É “manifesto” que a situação em Lisboa e Vale do Tejo é neste momento “distinta” da encontrada no resto do país ... embora não se perceba porquê. Até aqui, o Governo insistia na tese de que o aumento de testes veio destapar mais casos, mas os especialistas já esclareceram que além disso há mesmo um agravamento da situação sanitária. Agora, há um ajuste no discurso oficial para garantir que não se está a “desvalorizar” a situação e um lote de medidas para garantir que Lisboa não fica descontrolada.
Foram sete horas de reunião de Conselho de Ministros, no Palácio da Ajuda, e um retrato da situação em que o país se encontra, quase dois meses depois de ter começado a desconfinar.
“Estabilidade” foi a palavra de ordem: apesar do aumento de casos na região da grande Lisboa, o primeiro-ministro, na conferência de imprensa que se seguiu à reunião, quis lembrar as boas notícias - o alto número de recuperados, o baixo número de óbitos e o aumento da quantidade de testes realizados - para assegurar que a situação está sob controlo. E foi por isso que Costa lembrou: o aumento de casos era “expectável” assim que se começasse a desconfinar. Só que isso não só aconteceu com os números de Lisboa - na região com mais casos novos nas últimas semanas, os números preocupam.

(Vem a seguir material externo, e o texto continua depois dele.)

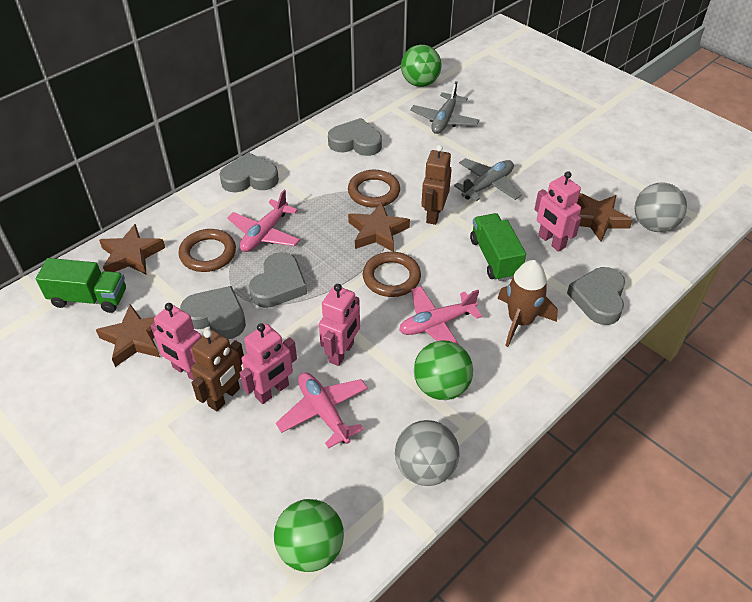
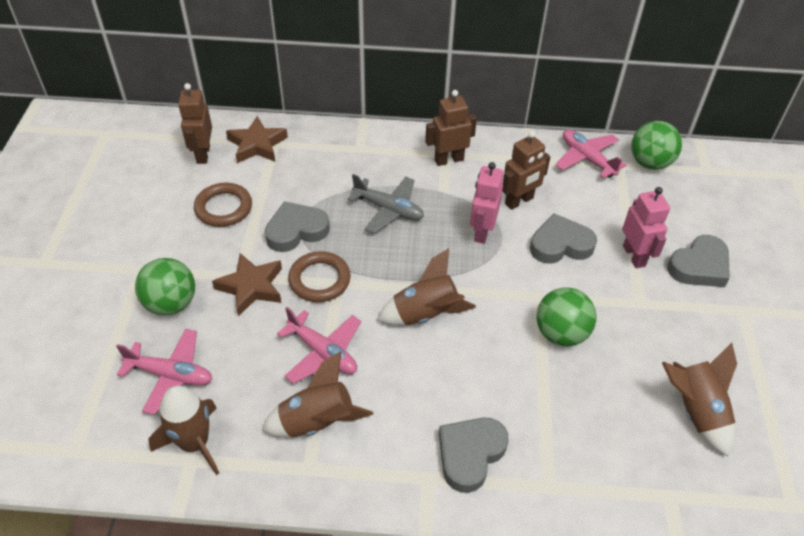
brown ring: [179,229,236,272] [348,170,400,208] [363,252,421,297] = 3 -> [194,183,252,227] [288,251,351,302] = 2
brown robot: [191,329,244,411] [421,145,452,225] = 2 -> [178,83,212,164] [425,90,477,166] [502,131,550,210] = 3
brown rocket: [497,260,558,347] = 1 -> [149,386,219,475] [262,351,373,438] [377,248,476,326] [662,342,737,456] = 4
brown star: [96,304,161,367] [99,224,165,275] [348,202,410,252] [577,193,633,242] = 4 -> [212,253,282,316] [226,116,288,163] = 2
green truck: [36,258,126,313] [470,213,526,281] = 2 -> none = 0
grey ball: [395,420,460,486] [635,183,687,232] = 2 -> none = 0
grey heart: [180,286,246,339] [220,152,279,192] [249,252,307,308] [328,118,382,156] [567,267,625,325] = 5 -> [265,201,330,252] [439,418,509,493] [530,213,597,264] [667,235,730,287] = 4
grey plane: [410,81,479,134] [454,158,522,201] = 2 -> [347,174,424,233] = 1
pink robot: [151,303,202,380] [240,323,297,404] [319,284,360,366] [534,171,581,252] = 4 -> [470,162,503,244] [622,187,670,268] = 2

Costa admitiu, aliás, que continua a não saber qual o motivo para os contágios terem aumentado na Grande Lisboa: as informações da reunião desta quarta-feira no Infarmed, entre especialistas e políticos, não foram “concludentes”, assumiu o primeiro-ministro. “Temos de ter alguma atenção e não pedir aos cientistas para responderem ao que ainda não sabem. Isto é uma investigação em tempo real”, e por isso existem, mesmo nas reuniões quinzenais do Infarmed, “opiniões divergentes e até contraditórias” e conclusões que não permitem ter “grande segurança” na hora de tomar opções políticas, reconheceu.
Três níveis de medidas e de preocupação
Mas foi isso que o Governo teve de fazer e começou por apertar mais nas 19 freguesias de Amadora, Odivelas, Sintra, Loures e Lisboa identificadas como as mais afetadas, neste momento, pelos surtos ativos. Estas continuarão a estar abrangidas pelo estado de calamidade, o que dá ao Governo um quadro legal mais amplo para reforçar os poderes de fiscalização. Enquanto este vigorar, o executivo poderá voltar a impor recolhimento e, para já, ficam proibidos ajuntamentos com mais do que cinco pessoas, uma das medidas que não será imposta no resto do país.
Será também nestes focos que será aplicado o novo programa Bairros Saudáveis, coordenado por Helena Roseta, com o objetivo de higienizar e promover boas práticas nos bairros em causa recorrendo a uma dotação de dez milhões de euros. Ficando uma questão no ar: dado que os especialistas apontam para a coabitação e o ambiente laboral, que implica muitas vezes uma deslocação de transportes públicos, como fatores principais de propagação do vírus, não faltarão medidas mais concretas para responder a esses casos?
As medidas irão impor-se num degradé decrescente, dos casos mais graves para os mais controlados. No resto da área metropolitana de Lisboa irá imperar o estado de contingência, de gravidade menor do que o de calamidade, ficando proibidos os ajuntamentos de dez ou mais pessoas e o consumo de álcool na via pública. Os estabelecimentos, como se sabia desde o início da semana, terão de fechar às 20h, mas há exceções - incluindo os supermercados, que ficarão abertos até às 22h.
O “movimento” em direção ao desconfinamento é maior ao sair da região de Lisboa: o resto do país ficará em estado de alerta, o estado de menor prontidão na Lei da Proteção Civil, apenas submetido às regras gerais (como a proibição de ajuntamentos de mais de vinte pessoas).
Apesar de ter insistido nas boas notícias e na segurança para avançar com o desconfinamento, o primeiro-ministro assumiu que com mais “liberdade” virá mais “responsabilidade” mas também mais poder para as forças de segurança, que passarão a aplicar multas a quem aplicar as novas regras e deixarão de ter “uma ação meramente pedagógica”. A ideia é tirar o gás aos novos surtos e voltar à imagem positiva que Portugal conservava até há semanas, incluindo fora de portas.